● WHAT THE TASK ASKS:
Copy the whole listing below exactly.

● THE DATA:
== == ==

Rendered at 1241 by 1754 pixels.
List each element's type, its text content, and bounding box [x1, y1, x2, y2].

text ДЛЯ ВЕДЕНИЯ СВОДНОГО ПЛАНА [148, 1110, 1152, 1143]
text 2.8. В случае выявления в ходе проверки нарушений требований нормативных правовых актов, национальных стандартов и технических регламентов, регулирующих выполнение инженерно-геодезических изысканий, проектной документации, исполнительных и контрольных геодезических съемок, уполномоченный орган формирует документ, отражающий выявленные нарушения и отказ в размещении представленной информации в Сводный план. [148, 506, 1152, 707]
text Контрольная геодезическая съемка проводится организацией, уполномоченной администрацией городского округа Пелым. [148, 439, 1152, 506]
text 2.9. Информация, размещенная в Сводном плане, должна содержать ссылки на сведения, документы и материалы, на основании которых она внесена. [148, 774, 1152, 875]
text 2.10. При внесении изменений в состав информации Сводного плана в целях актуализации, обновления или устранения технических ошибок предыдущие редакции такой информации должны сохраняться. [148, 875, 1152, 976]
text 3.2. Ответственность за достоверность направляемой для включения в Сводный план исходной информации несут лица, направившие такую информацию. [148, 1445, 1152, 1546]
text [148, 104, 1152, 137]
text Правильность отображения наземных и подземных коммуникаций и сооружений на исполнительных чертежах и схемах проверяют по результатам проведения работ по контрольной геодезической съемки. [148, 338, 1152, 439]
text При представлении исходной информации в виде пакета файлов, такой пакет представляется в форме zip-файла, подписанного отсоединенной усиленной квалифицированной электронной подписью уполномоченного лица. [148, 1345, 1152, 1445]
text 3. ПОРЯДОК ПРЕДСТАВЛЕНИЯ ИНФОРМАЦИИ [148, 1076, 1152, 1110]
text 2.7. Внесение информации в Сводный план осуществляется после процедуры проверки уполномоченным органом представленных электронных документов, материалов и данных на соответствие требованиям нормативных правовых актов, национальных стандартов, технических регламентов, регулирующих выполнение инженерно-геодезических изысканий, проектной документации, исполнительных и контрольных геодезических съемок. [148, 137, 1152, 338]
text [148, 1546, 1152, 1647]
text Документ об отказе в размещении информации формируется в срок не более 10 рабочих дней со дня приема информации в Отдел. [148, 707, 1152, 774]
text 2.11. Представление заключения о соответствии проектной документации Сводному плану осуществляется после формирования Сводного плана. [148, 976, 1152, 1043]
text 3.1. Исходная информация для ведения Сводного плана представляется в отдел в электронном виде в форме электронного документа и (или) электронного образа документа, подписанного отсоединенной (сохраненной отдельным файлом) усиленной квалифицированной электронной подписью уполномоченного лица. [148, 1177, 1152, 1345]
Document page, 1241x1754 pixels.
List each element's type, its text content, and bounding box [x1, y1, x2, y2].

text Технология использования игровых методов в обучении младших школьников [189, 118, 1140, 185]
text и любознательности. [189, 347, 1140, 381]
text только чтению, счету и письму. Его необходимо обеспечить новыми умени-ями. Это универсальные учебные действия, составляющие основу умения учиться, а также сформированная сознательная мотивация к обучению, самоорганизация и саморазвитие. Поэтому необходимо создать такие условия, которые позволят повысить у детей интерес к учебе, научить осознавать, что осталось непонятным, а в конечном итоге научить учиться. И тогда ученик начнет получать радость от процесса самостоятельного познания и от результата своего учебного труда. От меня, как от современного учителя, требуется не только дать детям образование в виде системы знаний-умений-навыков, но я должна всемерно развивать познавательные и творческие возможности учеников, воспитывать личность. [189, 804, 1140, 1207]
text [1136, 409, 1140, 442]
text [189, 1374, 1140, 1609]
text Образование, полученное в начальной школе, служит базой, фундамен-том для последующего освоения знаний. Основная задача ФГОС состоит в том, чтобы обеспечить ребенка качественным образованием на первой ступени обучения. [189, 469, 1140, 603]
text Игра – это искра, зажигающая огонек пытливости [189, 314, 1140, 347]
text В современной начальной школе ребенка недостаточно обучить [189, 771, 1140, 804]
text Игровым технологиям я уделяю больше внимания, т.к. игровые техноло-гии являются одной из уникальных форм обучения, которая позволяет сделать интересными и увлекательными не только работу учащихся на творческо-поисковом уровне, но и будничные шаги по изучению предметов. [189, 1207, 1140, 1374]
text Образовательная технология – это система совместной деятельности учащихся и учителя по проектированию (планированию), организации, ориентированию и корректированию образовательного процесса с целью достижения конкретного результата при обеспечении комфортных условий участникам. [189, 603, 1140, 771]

== == ==

● YOUR RESPONSE:
Rendered at 1241 by 1754 pixels.
List each element's type, its text content, and bounding box [x1, y1, x2, y2].

text ДЛЯ ВЕДЕНИЯ СВОДНОГО ПЛАНА [148, 1110, 1152, 1143]
text 2.8. В случае выявления в ходе проверки нарушений требований нормативных правовых актов, национальных стандартов и технических регламентов, регулирующих выполнение инженерно-геодезических изысканий, проектной документации, исполнительных и контрольных геодезических съемок, уполномоченный орган формирует документ, отражающий выявленные нарушения и отказ в размещении представленной информации в Сводный план. [148, 506, 1152, 707]
text Контрольная геодезическая съемка проводится организацией, уполномоченной администрацией городского округа Пелым. [148, 439, 1152, 506]
text 2.9. Информация, размещенная в Сводном плане, должна содержать ссылки на сведения, документы и материалы, на основании которых она внесена. [148, 774, 1152, 875]
text 2.10. При внесении изменений в состав информации Сводного плана в целях актуализации, обновления или устранения технических ошибок предыдущие редакции такой информации должны сохраняться. [148, 875, 1152, 976]
text 3.2. Ответственность за достоверность направляемой для включения в Сводный план исходной информации несут лица, направившие такую информацию. [148, 1445, 1152, 1546]
text [148, 104, 1152, 137]
text Правильность отображения наземных и подземных коммуникаций и сооружений на исполнительных чертежах и схемах проверяют по результатам проведения работ по контрольной геодезической съемки. [148, 338, 1152, 439]
text При представлении исходной информации в виде пакета файлов, такой пакет представляется в форме zip-файла, подписанного отсоединенной усиленной квалифицированной электронной подписью уполномоченного лица. [148, 1345, 1152, 1445]
text 3. ПОРЯДОК ПРЕДСТАВЛЕНИЯ ИНФОРМАЦИИ [148, 1076, 1152, 1110]
text 2.7. Внесение информации в Сводный план осуществляется после процедуры проверки уполномоченным органом представленных электронных документов, материалов и данных на соответствие требованиям нормативных правовых актов, национальных стандартов, технических регламентов, регулирующих выполнение инженерно-геодезических изысканий, проектной документации, исполнительных и контрольных геодезических съемок. [148, 137, 1152, 338]
text [148, 1546, 1152, 1647]
text Документ об отказе в размещении информации формируется в срок не более 10 рабочих дней со дня приема информации в Отдел. [148, 707, 1152, 774]
text 2.11. Представление заключения о соответствии проектной документации Сводному плану осуществляется после формирования Сводного плана. [148, 976, 1152, 1043]
text 3.1. Исходная информация для ведения Сводного плана представляется в отдел в электронном виде в форме электронного документа и (или) электронного образа документа, подписанного отсоединенной (сохраненной отдельным файлом) усиленной квалифицированной электронной подписью уполномоченного лица. [148, 1177, 1152, 1345]
Document page, 1241x1754 pixels.
List each element's type, its text content, and bounding box [x1, y1, x2, y2].

text Технология использования игровых методов в обучении младших школьников [189, 118, 1140, 185]
text и любознательности. [189, 347, 1140, 381]
text только чтению, счету и письму. Его необходимо обеспечить новыми умени-ями. Это универсальные учебные действия, составляющие основу умения учиться, а также сформированная сознательная мотивация к обучению, самоорганизация и саморазвитие. Поэтому необходимо создать такие условия, которые позволят повысить у детей интерес к учебе, научить осознавать, что осталось непонятным, а в конечном итоге научить учиться. И тогда ученик начнет получать радость от процесса самостоятельного познания и от результата своего учебного труда. От меня, как от современного учителя, требуется не только дать детям образование в виде системы знаний-умений-навыков, но я должна всемерно развивать познавательные и творческие возможности учеников, воспитывать личность. [189, 804, 1140, 1207]
text [1136, 409, 1140, 442]
text [189, 1374, 1140, 1609]
text Образование, полученное в начальной школе, служит базой, фундамен-том для последующего освоения знаний. Основная задача ФГОС состоит в том, чтобы обеспечить ребенка качественным образованием на первой ступени обучения. [189, 469, 1140, 603]
text Игра – это искра, зажигающая огонек пытливости [189, 314, 1140, 347]
text В современной начальной школе ребенка недостаточно обучить [189, 771, 1140, 804]
text Игровым технологиям я уделяю больше внимания, т.к. игровые техноло-гии являются одной из уникальных форм обучения, которая позволяет сделать интересными и увлекательными не только работу учащихся на творческо-поисковом уровне, но и будничные шаги по изучению предметов. [189, 1207, 1140, 1374]
text Образовательная технология – это система совместной деятельности учащихся и учителя по проектированию (планированию), организации, ориентированию и корректированию образовательного процесса с целью достижения конкретного результата при обеспечении комфортных условий участникам. [189, 603, 1140, 771]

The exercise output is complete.